I should put it another way: that the Iraqis will be able to deal with these other challenges as they come along because this is now an Iraqi process. We will help them, assist them. The UN will help and assist. Other nations will help and assist.

But what we have launched now is an Iraqi process that will be driven by the Iraqis as they move forward, and they will have to reconcile the differences that might still exist within Iraq. And we will provide our assistance, guidance, but it is for them to determine how they will be governed, what kind of constitution they will have and what kind of political system they will have within the guidelines of this administrative law and the constitution that will follow.

QUESTION: Mr. Foreign Minister --


QUESTION: How can you explain this new adventure between Jordan and Israel setting up this scientific research center in Wadi Araba with American help, considering that the whole region is suffering from a stalemate on the peace process?

FOREIGN MINISTER MUASHER: This is not a political issue and this is an issue having to do with scientific cooperation. The fact that we are doing this does not mean that we don't have political differences with Israel. We do. And we have been very frank whenever we had political differences.

But I think it is also important to advance other areas of cooperation, where needed, and this is one of them that is being done not only with Israel, but in conjunction with some very respectable American institutions, Stanford and Columbia, for that matter.


QUESTION: Dr. Muasher, can you expand on some of the unanswered questions that you have about the Sharon plan and how you think that it might present an opportunity?

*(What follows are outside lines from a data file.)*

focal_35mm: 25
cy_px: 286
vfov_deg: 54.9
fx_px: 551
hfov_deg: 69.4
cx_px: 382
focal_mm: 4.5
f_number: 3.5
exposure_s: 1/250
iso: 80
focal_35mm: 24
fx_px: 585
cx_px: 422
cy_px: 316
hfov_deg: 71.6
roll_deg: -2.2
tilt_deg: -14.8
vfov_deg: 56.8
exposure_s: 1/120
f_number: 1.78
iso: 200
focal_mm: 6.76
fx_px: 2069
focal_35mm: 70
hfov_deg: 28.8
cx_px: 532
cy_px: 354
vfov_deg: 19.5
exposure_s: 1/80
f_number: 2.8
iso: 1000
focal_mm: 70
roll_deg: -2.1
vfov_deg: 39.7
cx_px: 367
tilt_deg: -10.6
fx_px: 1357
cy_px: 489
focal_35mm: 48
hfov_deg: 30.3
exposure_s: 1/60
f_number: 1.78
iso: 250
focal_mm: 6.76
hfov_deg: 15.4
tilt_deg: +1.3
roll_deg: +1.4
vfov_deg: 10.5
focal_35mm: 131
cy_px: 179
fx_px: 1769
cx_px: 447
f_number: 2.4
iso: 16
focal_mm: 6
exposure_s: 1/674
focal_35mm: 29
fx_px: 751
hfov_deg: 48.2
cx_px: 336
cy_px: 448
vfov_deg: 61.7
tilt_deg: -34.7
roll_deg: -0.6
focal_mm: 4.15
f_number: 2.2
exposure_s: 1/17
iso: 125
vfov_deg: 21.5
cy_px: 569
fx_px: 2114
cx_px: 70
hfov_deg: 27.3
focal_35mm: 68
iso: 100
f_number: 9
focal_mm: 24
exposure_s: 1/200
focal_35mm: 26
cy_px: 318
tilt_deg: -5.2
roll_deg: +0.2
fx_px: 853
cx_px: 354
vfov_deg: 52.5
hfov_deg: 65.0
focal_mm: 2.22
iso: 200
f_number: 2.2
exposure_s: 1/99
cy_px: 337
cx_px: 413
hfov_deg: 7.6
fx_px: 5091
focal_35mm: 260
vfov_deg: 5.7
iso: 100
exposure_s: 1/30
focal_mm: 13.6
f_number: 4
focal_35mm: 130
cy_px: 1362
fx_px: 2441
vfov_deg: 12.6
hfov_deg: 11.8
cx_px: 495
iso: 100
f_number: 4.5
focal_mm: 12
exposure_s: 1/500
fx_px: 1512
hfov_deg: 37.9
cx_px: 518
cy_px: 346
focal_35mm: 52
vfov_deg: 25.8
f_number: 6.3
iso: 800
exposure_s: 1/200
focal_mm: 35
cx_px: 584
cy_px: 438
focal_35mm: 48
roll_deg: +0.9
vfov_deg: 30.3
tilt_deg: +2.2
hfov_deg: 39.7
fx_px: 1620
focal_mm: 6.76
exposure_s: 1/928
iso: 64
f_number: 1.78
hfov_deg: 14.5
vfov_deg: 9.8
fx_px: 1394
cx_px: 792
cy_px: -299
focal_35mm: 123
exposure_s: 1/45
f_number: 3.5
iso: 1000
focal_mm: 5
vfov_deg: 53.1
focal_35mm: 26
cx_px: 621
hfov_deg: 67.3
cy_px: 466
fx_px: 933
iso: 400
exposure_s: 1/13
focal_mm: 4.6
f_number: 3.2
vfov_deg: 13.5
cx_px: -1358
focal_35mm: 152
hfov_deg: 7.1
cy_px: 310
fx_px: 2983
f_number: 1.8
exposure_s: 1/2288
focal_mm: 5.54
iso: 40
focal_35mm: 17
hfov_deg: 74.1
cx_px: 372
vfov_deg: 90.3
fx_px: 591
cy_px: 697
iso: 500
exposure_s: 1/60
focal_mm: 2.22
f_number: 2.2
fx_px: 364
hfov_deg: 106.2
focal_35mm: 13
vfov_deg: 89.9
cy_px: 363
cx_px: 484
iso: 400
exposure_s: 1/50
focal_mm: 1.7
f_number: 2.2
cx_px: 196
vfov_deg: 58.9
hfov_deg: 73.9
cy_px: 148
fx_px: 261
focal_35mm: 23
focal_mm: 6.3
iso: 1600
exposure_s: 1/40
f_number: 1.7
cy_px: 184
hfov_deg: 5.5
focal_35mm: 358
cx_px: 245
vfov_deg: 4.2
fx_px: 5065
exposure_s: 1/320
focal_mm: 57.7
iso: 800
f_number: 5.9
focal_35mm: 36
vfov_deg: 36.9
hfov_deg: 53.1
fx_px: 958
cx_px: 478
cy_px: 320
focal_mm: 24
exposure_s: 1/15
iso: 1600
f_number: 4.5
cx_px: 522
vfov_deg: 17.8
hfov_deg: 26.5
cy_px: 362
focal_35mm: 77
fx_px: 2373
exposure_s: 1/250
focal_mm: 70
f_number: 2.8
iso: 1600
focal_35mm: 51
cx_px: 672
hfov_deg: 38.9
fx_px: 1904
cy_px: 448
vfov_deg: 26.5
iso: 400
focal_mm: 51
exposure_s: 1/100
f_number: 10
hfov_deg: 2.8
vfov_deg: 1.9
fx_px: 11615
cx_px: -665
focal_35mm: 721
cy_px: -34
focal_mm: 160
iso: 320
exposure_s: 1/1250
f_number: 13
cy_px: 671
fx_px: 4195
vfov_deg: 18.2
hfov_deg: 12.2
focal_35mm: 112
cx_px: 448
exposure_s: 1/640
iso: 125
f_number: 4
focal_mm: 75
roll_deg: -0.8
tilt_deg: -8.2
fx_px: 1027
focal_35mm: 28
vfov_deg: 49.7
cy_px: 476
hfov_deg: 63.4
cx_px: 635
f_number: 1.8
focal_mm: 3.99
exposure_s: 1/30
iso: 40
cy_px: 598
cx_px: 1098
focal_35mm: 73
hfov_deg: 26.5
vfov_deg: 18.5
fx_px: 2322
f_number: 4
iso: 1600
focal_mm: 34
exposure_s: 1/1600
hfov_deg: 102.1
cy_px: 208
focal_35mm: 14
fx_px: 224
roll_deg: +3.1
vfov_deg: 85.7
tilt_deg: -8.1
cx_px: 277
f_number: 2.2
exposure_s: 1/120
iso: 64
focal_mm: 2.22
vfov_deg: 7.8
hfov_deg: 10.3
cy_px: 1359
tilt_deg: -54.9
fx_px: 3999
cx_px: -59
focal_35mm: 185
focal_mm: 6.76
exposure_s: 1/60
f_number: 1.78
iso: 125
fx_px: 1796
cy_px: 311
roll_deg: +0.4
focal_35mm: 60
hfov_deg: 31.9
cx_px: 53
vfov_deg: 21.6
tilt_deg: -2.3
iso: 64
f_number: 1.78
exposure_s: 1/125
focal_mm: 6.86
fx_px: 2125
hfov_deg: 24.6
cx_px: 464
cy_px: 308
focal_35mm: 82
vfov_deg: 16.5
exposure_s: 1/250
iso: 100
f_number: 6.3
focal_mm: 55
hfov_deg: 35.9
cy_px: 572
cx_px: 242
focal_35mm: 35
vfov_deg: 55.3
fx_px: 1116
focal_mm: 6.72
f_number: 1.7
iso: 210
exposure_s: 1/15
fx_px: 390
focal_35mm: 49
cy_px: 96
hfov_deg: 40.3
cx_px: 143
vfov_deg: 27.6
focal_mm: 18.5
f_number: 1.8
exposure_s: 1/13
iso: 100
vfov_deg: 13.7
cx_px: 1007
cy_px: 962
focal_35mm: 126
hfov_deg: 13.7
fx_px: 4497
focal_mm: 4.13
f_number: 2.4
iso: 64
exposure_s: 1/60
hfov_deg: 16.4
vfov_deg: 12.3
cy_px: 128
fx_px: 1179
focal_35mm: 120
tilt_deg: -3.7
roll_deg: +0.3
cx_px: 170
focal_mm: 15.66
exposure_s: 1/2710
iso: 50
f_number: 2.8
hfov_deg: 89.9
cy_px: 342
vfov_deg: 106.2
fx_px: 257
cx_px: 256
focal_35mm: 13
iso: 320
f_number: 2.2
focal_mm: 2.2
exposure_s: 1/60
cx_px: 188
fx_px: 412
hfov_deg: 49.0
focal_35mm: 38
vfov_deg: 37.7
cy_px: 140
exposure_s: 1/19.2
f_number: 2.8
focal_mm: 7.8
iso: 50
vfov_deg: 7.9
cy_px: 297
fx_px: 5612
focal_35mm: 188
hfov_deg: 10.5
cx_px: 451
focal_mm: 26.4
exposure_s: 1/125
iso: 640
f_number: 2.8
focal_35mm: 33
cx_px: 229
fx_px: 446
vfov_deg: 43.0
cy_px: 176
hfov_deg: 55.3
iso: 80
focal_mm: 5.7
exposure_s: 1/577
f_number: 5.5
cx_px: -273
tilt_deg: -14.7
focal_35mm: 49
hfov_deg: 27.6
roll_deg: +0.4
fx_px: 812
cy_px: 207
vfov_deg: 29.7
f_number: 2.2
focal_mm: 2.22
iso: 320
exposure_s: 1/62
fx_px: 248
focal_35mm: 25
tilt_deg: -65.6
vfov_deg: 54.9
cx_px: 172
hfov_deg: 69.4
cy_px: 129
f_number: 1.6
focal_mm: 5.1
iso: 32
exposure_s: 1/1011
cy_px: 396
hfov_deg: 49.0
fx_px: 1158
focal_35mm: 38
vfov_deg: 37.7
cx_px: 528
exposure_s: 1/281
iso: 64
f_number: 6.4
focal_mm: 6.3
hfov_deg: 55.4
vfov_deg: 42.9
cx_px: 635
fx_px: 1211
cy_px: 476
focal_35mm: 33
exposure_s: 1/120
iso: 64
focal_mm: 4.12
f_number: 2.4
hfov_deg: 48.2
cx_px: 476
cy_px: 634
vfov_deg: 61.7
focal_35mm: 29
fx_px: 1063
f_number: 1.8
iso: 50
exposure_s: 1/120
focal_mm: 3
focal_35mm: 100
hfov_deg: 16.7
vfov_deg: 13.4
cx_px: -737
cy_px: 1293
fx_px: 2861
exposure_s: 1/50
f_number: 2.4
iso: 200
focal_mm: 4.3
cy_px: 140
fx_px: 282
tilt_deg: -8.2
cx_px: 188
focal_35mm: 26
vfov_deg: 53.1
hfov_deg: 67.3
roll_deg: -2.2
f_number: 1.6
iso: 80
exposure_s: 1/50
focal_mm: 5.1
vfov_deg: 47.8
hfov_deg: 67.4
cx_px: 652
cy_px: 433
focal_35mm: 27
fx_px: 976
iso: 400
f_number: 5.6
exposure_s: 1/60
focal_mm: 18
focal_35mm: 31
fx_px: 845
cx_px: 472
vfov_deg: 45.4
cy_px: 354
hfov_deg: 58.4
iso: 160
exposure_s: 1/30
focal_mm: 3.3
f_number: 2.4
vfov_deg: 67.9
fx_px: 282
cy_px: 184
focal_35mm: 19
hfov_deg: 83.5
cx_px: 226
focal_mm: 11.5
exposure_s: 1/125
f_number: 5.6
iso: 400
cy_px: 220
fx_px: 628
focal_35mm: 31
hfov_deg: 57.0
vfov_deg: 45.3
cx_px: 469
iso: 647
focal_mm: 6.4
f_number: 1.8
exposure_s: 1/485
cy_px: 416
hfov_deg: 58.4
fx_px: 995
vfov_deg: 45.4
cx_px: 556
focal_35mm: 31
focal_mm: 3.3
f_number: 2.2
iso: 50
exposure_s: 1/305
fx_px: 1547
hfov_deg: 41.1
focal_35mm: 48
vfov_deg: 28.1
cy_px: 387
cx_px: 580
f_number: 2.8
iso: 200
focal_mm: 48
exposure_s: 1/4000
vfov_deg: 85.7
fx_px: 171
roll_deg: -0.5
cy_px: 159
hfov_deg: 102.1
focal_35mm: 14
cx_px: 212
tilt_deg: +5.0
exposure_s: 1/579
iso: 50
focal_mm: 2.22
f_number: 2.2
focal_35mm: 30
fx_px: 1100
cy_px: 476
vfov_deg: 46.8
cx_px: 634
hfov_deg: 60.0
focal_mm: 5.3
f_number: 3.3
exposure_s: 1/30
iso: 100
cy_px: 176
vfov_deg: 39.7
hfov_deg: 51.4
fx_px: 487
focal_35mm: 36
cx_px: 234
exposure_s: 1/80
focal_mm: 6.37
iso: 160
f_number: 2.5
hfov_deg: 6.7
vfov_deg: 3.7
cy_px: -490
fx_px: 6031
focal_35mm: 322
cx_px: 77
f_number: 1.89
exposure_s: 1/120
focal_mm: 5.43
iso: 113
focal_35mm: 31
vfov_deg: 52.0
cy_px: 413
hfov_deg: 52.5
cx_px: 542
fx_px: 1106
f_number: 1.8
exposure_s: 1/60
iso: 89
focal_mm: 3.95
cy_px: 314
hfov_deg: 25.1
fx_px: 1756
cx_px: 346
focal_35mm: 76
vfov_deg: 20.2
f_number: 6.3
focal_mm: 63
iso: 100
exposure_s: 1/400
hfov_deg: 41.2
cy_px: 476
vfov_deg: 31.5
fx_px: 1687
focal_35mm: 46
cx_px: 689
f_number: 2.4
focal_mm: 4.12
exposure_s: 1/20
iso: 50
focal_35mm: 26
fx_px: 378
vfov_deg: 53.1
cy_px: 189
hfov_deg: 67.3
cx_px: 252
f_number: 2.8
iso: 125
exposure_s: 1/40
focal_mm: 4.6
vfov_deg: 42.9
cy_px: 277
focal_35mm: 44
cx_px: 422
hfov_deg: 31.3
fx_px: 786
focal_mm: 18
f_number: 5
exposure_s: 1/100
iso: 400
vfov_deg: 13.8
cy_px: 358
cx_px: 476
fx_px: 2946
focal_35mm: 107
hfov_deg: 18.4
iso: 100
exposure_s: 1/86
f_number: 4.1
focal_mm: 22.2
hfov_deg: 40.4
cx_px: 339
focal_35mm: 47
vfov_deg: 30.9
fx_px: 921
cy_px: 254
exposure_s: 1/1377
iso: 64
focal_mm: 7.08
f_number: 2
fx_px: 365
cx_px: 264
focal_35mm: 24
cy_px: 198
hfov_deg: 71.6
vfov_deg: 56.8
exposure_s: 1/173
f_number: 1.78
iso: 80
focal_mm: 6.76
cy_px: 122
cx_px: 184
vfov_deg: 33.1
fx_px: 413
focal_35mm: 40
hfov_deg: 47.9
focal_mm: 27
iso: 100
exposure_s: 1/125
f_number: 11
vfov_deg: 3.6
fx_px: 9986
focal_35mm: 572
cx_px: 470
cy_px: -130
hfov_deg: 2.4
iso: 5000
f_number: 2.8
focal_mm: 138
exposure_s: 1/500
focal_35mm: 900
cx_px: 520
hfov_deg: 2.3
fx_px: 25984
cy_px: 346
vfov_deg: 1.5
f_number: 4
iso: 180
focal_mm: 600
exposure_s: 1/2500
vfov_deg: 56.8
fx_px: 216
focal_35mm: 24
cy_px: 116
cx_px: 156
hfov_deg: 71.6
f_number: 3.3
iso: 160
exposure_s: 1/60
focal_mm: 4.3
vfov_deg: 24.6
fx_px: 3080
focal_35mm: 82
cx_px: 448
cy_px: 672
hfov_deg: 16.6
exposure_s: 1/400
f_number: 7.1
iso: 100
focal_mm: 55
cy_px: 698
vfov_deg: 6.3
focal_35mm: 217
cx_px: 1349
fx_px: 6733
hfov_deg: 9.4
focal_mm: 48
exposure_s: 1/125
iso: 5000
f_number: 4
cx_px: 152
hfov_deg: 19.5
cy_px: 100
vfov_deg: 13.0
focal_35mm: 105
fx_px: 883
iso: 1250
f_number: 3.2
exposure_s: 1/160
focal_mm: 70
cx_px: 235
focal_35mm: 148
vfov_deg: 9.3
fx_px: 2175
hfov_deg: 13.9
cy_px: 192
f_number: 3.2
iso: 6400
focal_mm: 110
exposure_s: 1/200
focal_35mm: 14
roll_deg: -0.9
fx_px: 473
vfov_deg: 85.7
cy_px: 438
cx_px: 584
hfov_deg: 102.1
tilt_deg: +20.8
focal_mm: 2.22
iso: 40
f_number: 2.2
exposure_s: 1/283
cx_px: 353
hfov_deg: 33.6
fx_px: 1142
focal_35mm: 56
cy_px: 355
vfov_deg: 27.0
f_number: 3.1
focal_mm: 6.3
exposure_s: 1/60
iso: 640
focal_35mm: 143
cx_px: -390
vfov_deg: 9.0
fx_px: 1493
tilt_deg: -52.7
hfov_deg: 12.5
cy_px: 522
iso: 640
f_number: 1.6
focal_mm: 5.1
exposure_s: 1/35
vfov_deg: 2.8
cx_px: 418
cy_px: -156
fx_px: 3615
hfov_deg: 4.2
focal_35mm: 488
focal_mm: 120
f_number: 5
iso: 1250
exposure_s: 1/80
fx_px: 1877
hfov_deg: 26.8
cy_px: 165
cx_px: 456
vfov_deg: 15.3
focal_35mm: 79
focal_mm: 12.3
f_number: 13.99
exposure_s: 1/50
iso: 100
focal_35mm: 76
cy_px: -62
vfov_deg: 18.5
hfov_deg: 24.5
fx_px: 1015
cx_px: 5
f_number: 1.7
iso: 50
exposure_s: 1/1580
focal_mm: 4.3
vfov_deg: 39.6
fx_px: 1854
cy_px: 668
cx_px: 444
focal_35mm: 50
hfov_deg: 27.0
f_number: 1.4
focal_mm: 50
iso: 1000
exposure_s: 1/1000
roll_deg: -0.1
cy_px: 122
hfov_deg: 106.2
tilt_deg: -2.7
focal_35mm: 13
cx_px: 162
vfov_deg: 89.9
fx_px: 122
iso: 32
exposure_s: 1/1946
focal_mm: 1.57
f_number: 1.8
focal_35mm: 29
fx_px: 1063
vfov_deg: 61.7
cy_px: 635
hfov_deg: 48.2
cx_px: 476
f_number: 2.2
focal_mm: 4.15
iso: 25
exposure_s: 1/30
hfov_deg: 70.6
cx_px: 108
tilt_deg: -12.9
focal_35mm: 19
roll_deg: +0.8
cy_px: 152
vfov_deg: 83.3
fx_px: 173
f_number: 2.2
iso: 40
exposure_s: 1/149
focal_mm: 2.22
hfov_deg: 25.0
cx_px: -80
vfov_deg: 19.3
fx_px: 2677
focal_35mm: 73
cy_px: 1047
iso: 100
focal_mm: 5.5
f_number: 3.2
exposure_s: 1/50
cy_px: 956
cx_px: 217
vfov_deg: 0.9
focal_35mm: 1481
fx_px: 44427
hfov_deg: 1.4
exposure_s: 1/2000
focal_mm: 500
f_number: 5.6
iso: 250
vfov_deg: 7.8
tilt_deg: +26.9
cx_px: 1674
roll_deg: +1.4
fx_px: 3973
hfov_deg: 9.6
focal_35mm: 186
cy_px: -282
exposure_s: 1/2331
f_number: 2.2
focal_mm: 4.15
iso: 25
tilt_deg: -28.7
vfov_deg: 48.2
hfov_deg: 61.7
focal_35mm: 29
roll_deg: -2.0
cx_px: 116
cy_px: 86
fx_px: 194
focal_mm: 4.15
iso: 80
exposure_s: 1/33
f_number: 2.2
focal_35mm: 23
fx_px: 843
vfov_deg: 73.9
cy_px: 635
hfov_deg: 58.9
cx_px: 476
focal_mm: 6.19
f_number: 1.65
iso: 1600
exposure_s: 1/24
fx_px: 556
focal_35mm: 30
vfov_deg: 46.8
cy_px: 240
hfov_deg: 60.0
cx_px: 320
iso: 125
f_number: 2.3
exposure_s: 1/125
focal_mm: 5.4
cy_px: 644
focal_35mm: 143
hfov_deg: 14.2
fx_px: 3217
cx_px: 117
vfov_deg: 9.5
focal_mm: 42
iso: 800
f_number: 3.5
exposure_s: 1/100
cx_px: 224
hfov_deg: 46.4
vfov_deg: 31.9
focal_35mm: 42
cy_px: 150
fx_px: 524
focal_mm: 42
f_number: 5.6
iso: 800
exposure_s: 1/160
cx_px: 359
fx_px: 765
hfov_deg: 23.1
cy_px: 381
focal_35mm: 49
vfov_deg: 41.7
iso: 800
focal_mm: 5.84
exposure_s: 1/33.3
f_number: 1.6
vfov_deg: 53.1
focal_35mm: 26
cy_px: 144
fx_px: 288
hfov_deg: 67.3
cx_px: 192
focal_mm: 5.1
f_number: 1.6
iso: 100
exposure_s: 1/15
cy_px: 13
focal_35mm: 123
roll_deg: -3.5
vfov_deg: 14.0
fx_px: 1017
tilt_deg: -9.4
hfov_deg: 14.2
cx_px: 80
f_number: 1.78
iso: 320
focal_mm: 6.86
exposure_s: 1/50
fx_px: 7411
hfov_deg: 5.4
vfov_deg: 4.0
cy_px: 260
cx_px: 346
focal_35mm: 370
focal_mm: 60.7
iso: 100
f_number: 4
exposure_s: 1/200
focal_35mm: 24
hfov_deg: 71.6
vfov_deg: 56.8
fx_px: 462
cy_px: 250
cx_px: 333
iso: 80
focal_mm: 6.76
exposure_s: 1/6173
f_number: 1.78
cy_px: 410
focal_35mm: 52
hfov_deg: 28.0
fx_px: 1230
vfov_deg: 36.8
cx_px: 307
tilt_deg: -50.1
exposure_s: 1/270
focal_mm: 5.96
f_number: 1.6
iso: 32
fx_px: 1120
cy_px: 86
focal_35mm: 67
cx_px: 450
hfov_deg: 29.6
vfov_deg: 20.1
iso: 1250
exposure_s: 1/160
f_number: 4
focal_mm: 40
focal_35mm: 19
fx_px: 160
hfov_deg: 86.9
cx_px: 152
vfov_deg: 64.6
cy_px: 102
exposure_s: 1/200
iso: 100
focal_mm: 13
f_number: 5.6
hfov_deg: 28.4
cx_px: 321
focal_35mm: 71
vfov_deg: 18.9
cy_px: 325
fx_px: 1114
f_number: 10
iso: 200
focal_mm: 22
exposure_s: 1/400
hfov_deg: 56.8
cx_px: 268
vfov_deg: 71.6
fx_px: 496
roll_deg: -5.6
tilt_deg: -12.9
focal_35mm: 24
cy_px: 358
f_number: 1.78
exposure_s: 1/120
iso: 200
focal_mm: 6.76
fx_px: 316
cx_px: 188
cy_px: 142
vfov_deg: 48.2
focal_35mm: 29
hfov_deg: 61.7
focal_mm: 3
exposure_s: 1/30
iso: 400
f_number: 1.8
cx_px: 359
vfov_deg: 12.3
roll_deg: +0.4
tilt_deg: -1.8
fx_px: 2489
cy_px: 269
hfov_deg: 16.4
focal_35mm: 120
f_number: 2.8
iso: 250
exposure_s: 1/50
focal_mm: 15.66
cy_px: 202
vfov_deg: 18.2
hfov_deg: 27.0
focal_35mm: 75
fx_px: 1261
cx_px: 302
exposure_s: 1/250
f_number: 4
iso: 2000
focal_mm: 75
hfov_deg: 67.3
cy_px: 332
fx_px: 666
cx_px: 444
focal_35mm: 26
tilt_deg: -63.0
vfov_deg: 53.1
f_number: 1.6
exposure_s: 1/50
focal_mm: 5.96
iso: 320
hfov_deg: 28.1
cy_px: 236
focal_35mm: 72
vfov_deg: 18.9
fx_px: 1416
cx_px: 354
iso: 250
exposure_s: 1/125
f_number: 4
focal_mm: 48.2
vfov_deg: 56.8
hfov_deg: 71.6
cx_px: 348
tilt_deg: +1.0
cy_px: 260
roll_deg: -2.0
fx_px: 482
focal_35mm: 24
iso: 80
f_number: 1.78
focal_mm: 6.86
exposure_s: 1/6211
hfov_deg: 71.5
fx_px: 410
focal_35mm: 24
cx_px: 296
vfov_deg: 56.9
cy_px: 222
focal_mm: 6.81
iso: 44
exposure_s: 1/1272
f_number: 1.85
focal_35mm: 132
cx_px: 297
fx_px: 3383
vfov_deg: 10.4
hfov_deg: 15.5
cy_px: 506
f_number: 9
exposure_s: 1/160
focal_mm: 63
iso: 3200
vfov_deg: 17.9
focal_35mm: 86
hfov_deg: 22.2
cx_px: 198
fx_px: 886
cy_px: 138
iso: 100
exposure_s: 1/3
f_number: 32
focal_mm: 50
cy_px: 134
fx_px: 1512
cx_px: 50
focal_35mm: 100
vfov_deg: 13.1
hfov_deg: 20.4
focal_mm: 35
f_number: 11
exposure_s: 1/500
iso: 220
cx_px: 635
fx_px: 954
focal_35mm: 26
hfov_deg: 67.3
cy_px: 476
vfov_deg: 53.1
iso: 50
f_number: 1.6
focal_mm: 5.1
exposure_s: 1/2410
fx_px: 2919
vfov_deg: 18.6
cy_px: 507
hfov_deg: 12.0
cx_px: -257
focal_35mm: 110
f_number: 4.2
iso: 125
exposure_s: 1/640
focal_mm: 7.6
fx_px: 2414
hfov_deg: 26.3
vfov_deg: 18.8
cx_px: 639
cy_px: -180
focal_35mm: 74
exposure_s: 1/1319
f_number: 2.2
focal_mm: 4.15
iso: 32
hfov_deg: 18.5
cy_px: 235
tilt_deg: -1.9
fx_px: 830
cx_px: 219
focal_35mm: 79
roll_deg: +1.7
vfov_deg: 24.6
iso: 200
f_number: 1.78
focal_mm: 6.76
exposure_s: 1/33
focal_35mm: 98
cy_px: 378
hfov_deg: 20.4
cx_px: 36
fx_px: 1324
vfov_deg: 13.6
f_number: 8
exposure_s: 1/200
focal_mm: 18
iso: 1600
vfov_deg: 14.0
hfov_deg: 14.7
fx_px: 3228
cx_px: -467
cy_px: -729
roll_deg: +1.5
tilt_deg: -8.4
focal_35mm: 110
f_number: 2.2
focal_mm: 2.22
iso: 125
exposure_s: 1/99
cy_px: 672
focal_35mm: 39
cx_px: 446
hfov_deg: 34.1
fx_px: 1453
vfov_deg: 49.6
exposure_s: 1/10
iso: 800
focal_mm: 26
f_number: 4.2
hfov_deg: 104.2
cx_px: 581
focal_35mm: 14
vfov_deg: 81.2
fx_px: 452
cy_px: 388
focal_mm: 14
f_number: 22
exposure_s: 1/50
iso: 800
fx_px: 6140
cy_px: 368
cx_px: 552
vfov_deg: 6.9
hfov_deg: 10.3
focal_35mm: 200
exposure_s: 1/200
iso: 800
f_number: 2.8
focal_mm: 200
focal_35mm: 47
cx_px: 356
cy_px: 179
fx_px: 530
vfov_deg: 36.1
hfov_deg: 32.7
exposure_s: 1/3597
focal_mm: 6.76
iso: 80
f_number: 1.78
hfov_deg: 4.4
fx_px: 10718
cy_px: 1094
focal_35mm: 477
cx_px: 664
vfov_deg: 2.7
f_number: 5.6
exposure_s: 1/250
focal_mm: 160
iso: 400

And, Secretary Powell, you also said you have some things that you'd like to get more clarification on, if you could talk about that.

FOREIGN MINISTER MUASHER: Well, it's important to know whether this will be a full withdrawal from Gaza or not, whether this would be in connection with other withdrawals from the settlements in the West Bank, whether this is going to be done in the context of the roadmap or as a replacement to it.

There are many questions that need to be answered here, and I think that if they are answered in the proper way that we are going to have an opportunity to finally move the roadmap forward. But this is not an issue that should be done without coordination with all the respected parties, including with the Quartet.

SECRETARY POWELL: I think the Minister covered it all, as well as after the withdrawal of the settlements and the Israeli forces, what will be the arrangement in Gaza? Will the Palestinian Authority be prepared for the task of managing the region? So there are a lot of questions of this nature, and I would certainly endorse what the Foreign Minister said.

Yes, sir.

QUESTION: Dr. Muasher, Prime Minister Sharon today said that he's looking forward to an upcoming meeting with His Majesty King Abdullah. Could you tell us a little bit more on that? Could you expand on that?

FOREIGN MINISTER MUASHER: There are no plans so far to meet with Prime Minister Sharon. This is not to say that His Majesty is not ready to meet with him; anytime we feel that a meeting is going to help move the peace process forward, we are ready to do this.